### Task statement
Could you copy every record below exactly, leaving out the pictures?

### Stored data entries
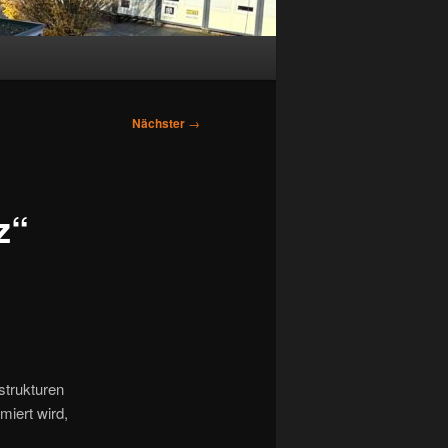
Nächster
→
z“
strukturen
iert wird,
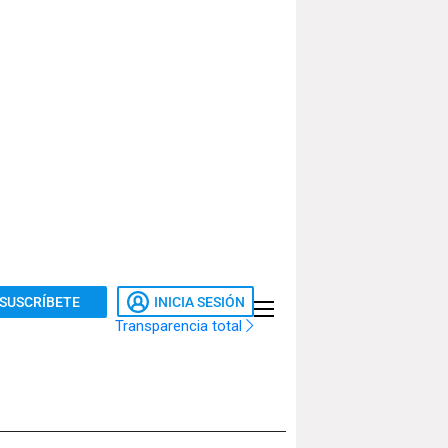
SUSCRÍBETE
INICIA SESIÓN
Transparencia total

### Reply to the exercise
Nächster
→
z“
strukturen
iert wird,
SUSCRÍBETE
INICIA SESIÓN
Transparencia total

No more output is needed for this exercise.